**Task description**
Pictures stay out of the output. Return exactly the lines below from the one with "Hasta el 11 de mayo a las 23:59." down to the one with "polski: profesjonalne", both included, and nothing more.

**Records to process**

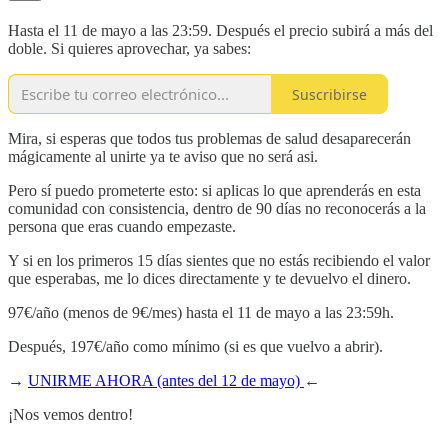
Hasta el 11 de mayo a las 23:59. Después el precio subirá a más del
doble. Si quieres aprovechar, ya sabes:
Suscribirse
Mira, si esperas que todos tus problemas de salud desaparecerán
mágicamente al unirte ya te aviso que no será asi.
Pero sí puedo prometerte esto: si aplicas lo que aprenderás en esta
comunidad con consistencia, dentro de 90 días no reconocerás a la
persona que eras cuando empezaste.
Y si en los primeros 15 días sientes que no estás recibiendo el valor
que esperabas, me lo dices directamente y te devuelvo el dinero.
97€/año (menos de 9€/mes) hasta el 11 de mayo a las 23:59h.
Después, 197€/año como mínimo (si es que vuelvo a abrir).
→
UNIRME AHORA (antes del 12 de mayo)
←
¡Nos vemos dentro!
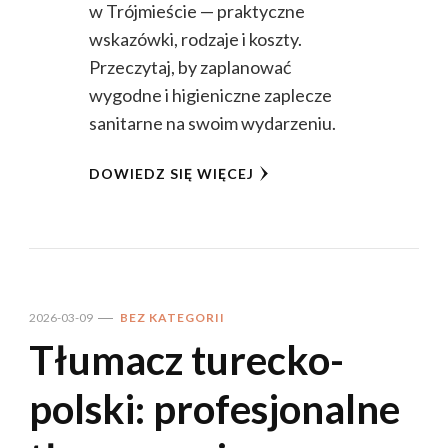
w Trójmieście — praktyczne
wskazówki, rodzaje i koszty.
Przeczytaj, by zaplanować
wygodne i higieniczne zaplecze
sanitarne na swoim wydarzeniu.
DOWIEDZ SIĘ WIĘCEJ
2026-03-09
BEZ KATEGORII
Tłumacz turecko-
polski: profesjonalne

--

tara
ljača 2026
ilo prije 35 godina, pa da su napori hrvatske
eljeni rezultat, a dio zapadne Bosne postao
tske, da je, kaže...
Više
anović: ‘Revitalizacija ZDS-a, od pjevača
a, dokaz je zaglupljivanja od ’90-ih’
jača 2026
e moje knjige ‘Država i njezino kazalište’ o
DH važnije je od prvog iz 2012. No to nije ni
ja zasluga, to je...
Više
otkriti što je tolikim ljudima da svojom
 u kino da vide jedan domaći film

--

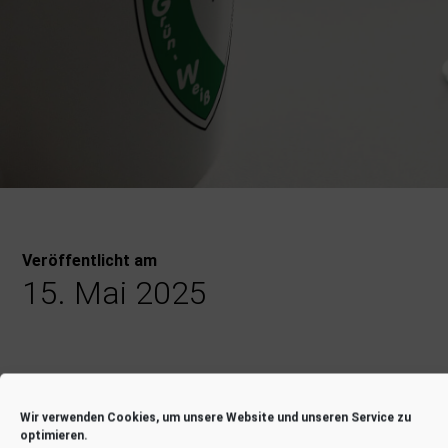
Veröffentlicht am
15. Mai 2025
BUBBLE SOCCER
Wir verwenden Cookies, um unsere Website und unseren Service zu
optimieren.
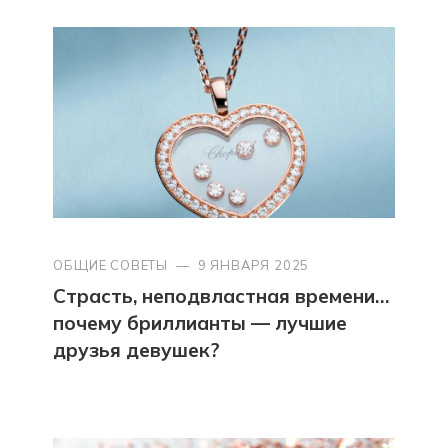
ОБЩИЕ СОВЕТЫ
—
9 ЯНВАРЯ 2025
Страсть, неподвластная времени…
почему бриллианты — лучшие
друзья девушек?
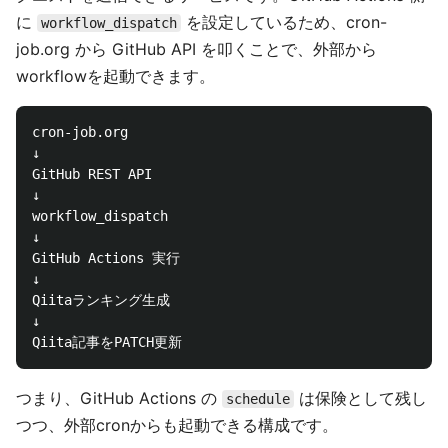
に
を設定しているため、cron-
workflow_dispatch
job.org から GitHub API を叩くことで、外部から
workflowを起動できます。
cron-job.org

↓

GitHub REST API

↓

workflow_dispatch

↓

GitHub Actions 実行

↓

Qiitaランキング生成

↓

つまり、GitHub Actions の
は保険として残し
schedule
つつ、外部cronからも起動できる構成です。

**Solution**
Hasta el 11 de mayo a las 23:59. Después el precio subirá a más del
doble. Si quieres aprovechar, ya sabes:
Suscribirse
Mira, si esperas que todos tus problemas de salud desaparecerán
mágicamente al unirte ya te aviso que no será asi.
Pero sí puedo prometerte esto: si aplicas lo que aprenderás en esta
comunidad con consistencia, dentro de 90 días no reconocerás a la
persona que eras cuando empezaste.
Y si en los primeros 15 días sientes que no estás recibiendo el valor
que esperabas, me lo dices directamente y te devuelvo el dinero.
97€/año (menos de 9€/mes) hasta el 11 de mayo a las 23:59h.
Después, 197€/año como mínimo (si es que vuelvo a abrir).
→
UNIRME AHORA (antes del 12 de mayo)
←
¡Nos vemos dentro!
w Trójmieście — praktyczne
wskazówki, rodzaje i koszty.
Przeczytaj, by zaplanować
wygodne i higieniczne zaplecze
sanitarne na swoim wydarzeniu.
DOWIEDZ SIĘ WIĘCEJ
2026-03-09
BEZ KATEGORII
Tłumacz turecko-
polski: profesjonalne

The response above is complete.